# What the task requires:
Your task is to repeat exactly the lines below between the line holding "Specialised Clinical Assista" and the line holding "specialised healthcare needs across diverse", inclusive, and only those.

# Information:

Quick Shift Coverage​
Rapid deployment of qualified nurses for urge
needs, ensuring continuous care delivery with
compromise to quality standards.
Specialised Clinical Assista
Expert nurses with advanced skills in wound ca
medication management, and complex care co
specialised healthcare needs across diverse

* * *

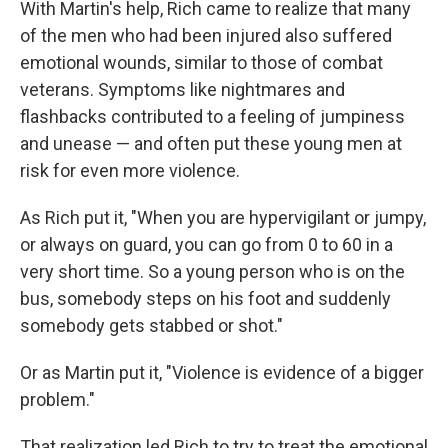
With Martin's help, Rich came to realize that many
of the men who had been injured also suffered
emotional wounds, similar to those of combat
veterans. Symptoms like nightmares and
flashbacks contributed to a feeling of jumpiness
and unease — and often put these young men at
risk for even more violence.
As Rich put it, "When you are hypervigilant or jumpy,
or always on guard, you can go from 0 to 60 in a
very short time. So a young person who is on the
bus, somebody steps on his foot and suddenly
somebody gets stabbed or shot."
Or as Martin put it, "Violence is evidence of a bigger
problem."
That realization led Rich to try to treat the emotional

# Solution:
Specialised Clinical Assista
Expert nurses with advanced skills in wound ca
medication management, and complex care co
specialised healthcare needs across diverse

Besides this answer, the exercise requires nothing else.